Iannone, il sogno sfuma al 7°giro

Il pilota vastese parte come un fulmine, poi cade su un cordolo
Dal sogno vittoria sulla pista del primo podio alla polverosa realtà della sabbia del deserto di Losail. Dura poco più di dieci minuti la gara d'esordio di Andrea Iannone nel mondiale 2016. Una vittoria che pareva davvero alla portata della Ducati del "Maniaco" di Vasto.
La gara comincia come meglio non poteva: guizzo portentoso della Desmosedici numero 29 dalla quarta piazzola della griglia e alla prima curva è già in scia a Lorenzo. E al secondo passaggio sul rettilineo di partenza Iannone frusta a dovere tutti i cavalli della Ducati e sfila Lorenzo con relativa facilità. L'unico a tenere il passo del vastese è il compagno di squadra Dovizioso, che passa lo spagnolo dal fianco opposto e va a costituire un sorprendente trenino rosso in testa alla gara. Uno spettacolo che infiamma la sera nel deserto. Al box si fanno scongiuri, ci si chiede se le gomme morbide sull'anteriore terranno fino al traguardo. Specie se si battaglia senza sosta. Come fanno anche i due ducatisti, nel tentativo di mettere spazio tra loro e gli avversari. Tentativo vano, ma che alza il livello dello spettacolo.
Peccato che la "giostra" perda un protagonista già al settimo passaggio. Fatale per Iannone, una "pizzicata" sul cordolo interno di curva 13. Forse la vernice bianca, forse una giunturina mascherata proprio sotto la striscia, fatto sta che il vastese, in bagarre con Lorenzo, perde l'anteriore e finisce steso nella via di fuga. Insieme a tanti bei propositi.

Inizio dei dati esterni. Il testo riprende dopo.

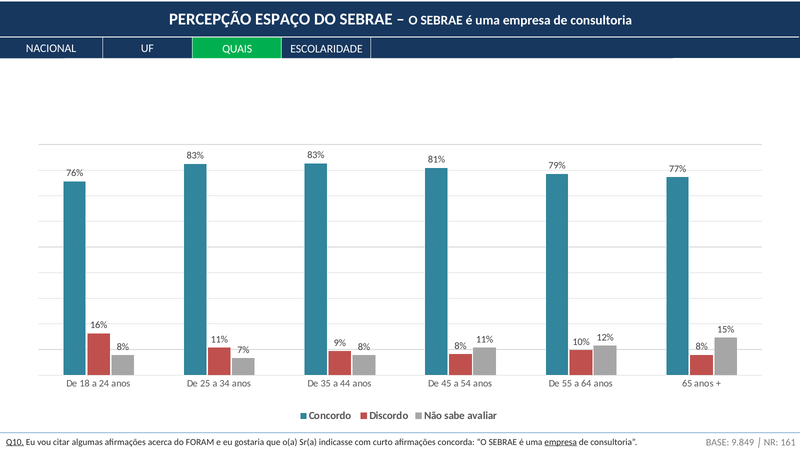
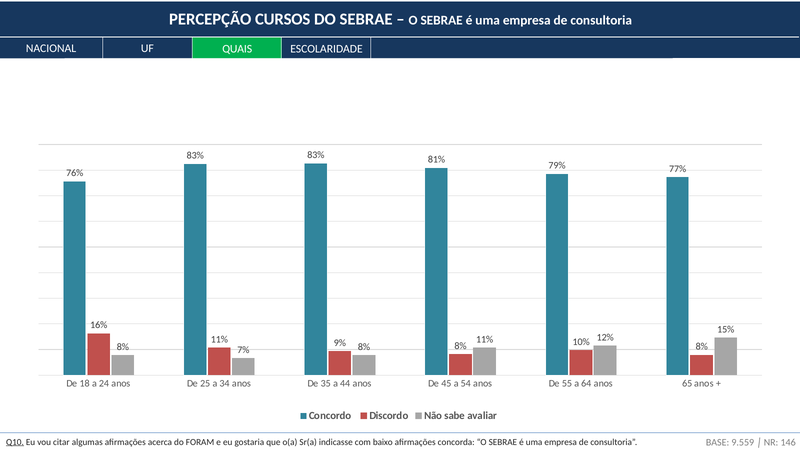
ESPAÇO: ESPAÇO -> CURSOS
curto: curto -> baixo
empresa at (561, 442) underline: present -> none
9.849: 9.849 -> 9.559
161: 161 -> 146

«Peccato, peccato. Non ci voleva, stavolta non è come altre volte. Sentivo di avere buone chance di fare risultato. Eravamo molto veloci, cercavo anche di amministrare, di tenermi del margine per il finale», dice amareggiato a fine corsa. Evita polemiche con Dovizioso, che l'ha attaccato.«Il Dovi? Mah, non è il suo modo solito di correre, attaccare subito, ma se faceva parte della strategia ha fatto bene. Non ha fatto nulla di scorretto, ha fatto la sua gara...».